YOUR INSTRUCTIONS: Read through the data and count the lines that contain the string "showed"; give only the result.

DATA FOR ANALYSIS:
^^^^^^^^^^^^^^^^
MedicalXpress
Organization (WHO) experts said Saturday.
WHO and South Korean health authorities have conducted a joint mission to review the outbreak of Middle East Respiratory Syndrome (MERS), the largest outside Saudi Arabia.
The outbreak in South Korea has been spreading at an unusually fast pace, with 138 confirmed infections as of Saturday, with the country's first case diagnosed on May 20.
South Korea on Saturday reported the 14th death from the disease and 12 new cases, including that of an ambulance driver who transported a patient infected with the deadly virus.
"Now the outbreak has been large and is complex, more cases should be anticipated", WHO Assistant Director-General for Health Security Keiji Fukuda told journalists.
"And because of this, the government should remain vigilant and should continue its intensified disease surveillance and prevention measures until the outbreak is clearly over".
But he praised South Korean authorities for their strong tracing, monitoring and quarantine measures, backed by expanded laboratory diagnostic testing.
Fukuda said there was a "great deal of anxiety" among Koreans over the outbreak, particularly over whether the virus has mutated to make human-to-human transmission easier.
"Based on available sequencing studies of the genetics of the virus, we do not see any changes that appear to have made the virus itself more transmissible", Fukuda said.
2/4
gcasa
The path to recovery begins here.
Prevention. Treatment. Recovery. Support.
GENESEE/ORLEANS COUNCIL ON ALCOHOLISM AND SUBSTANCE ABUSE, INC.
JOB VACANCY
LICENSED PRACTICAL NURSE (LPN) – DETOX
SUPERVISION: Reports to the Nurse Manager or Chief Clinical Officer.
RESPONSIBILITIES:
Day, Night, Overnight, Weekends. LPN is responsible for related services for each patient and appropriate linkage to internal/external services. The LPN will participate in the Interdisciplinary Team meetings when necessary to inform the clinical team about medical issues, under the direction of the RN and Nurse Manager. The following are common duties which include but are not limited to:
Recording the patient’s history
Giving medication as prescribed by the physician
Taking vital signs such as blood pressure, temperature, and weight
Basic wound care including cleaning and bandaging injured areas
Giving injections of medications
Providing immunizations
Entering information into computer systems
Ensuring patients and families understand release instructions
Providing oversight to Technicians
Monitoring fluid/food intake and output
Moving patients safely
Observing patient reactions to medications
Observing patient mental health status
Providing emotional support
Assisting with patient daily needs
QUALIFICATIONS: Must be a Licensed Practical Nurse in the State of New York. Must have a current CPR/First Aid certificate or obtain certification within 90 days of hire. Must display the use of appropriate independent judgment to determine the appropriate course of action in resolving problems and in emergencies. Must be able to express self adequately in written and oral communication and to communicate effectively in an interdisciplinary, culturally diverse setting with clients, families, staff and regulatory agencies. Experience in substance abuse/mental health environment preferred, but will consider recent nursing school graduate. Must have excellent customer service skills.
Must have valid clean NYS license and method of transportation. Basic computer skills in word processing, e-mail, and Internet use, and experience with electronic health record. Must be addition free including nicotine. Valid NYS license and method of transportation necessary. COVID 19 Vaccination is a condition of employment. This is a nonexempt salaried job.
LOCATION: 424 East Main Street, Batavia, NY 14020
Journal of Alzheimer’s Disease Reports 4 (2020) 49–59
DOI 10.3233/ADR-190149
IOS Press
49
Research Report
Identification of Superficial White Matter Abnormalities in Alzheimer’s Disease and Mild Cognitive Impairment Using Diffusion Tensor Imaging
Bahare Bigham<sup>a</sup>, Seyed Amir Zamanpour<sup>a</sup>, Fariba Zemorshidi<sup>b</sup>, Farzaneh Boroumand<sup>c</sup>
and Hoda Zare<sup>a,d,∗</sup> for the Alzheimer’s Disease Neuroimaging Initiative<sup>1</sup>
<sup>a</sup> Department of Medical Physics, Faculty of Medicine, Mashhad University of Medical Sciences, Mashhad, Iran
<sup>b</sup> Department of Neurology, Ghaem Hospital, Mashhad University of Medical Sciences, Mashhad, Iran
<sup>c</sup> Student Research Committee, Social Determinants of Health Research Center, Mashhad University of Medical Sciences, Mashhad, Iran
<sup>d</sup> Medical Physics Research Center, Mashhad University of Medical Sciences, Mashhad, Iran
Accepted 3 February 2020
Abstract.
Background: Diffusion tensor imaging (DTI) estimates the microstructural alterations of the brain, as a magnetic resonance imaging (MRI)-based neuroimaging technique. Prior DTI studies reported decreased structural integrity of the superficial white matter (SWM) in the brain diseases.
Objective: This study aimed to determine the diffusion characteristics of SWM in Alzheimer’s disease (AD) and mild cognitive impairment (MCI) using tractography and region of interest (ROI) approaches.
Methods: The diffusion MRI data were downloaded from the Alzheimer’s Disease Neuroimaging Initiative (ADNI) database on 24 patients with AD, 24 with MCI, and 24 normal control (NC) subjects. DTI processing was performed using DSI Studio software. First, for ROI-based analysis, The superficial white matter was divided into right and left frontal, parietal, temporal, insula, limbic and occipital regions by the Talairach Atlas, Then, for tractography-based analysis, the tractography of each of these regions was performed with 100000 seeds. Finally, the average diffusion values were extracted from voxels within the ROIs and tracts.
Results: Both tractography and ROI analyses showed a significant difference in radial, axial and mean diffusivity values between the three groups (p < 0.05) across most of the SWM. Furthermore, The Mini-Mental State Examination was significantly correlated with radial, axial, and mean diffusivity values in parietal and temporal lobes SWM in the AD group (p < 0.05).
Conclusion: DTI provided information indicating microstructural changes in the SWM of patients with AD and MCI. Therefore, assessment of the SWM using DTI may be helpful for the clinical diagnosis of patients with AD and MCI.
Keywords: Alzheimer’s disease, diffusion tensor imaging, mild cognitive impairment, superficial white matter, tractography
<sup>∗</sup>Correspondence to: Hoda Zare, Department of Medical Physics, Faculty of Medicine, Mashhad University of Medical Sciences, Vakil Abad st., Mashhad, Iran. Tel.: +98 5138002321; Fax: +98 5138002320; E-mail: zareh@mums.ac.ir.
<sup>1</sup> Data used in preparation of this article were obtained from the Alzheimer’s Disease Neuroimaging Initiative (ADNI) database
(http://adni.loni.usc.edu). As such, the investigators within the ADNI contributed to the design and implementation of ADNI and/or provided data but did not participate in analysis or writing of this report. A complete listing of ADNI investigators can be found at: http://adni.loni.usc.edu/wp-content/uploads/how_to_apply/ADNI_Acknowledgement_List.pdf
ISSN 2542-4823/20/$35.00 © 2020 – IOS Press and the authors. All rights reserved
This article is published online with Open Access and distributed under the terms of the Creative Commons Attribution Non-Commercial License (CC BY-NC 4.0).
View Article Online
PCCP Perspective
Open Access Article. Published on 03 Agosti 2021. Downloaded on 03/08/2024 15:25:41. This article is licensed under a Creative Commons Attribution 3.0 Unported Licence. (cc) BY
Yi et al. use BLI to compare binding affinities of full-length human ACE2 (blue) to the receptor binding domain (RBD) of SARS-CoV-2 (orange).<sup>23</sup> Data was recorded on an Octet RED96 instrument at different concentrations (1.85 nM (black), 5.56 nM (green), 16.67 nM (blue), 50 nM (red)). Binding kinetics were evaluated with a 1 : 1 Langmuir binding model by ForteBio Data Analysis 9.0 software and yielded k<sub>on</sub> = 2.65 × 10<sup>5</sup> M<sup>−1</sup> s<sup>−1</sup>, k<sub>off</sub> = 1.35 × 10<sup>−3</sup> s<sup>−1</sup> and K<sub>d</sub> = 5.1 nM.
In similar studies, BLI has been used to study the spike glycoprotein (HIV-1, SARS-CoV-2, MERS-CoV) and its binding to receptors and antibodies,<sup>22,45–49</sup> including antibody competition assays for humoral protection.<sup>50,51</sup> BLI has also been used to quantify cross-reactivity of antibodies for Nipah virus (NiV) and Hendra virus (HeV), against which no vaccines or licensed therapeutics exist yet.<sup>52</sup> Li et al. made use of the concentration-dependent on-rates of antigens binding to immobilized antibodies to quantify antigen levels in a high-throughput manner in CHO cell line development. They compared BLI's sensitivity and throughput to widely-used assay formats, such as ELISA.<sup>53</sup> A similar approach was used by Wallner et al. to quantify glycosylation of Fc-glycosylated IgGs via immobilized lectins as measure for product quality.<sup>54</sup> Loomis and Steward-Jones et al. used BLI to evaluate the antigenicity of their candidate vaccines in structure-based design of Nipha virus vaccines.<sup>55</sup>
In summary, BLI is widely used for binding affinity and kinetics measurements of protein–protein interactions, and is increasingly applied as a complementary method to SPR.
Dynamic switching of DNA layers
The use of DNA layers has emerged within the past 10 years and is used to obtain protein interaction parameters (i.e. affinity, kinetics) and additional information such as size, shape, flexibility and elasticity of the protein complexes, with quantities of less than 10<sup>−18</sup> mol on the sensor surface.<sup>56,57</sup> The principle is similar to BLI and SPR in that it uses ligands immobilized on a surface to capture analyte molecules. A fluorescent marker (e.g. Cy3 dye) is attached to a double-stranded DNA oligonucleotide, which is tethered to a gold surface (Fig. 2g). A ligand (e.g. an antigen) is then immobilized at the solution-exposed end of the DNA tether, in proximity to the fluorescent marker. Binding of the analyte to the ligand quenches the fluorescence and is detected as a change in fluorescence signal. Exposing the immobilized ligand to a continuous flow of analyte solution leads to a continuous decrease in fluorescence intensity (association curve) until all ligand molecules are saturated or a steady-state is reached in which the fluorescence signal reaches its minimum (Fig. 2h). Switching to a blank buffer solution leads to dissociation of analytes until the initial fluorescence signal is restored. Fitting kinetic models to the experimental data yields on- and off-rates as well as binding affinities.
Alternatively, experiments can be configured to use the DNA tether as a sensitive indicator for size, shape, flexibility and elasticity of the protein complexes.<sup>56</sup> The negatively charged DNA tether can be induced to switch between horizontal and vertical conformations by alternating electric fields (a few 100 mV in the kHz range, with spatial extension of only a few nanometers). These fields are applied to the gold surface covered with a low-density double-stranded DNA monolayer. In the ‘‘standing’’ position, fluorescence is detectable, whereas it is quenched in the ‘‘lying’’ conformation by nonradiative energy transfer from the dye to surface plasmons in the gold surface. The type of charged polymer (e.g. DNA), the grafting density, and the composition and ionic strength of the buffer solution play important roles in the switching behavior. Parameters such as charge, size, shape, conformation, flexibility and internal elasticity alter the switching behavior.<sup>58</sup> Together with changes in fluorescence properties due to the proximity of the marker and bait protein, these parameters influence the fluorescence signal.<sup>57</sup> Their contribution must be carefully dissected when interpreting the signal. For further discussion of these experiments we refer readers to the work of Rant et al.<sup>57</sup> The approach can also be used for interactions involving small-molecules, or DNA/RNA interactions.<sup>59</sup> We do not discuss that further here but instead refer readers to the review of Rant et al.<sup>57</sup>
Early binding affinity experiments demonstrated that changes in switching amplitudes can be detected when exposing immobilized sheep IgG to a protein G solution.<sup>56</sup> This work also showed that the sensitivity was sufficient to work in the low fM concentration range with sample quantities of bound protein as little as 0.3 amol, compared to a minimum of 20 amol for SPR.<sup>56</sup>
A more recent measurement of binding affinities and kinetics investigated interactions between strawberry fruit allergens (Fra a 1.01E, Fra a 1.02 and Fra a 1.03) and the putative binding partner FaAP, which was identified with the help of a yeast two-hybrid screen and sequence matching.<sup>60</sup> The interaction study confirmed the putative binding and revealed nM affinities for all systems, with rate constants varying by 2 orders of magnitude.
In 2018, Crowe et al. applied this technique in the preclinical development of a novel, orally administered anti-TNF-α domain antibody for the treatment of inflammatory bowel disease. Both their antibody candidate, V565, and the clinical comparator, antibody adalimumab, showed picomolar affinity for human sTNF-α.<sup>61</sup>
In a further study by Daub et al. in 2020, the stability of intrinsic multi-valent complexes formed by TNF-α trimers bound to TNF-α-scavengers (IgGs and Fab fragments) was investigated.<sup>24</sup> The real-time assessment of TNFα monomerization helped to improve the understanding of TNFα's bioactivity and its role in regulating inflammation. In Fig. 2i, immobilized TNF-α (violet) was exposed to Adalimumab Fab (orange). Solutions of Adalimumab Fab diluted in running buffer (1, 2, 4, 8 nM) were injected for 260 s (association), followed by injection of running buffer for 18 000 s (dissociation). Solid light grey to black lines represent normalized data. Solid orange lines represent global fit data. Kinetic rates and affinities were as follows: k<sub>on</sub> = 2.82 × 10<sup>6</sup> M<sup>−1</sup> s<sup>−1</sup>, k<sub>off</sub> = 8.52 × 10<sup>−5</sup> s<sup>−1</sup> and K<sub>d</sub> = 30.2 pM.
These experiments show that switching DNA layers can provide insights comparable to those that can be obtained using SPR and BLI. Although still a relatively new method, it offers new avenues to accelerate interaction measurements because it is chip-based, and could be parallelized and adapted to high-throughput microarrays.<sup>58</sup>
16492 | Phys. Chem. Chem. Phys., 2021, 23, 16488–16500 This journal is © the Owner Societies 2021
^^^^^^^^^^^^^^^^
EXERCISE OUTPUT: 3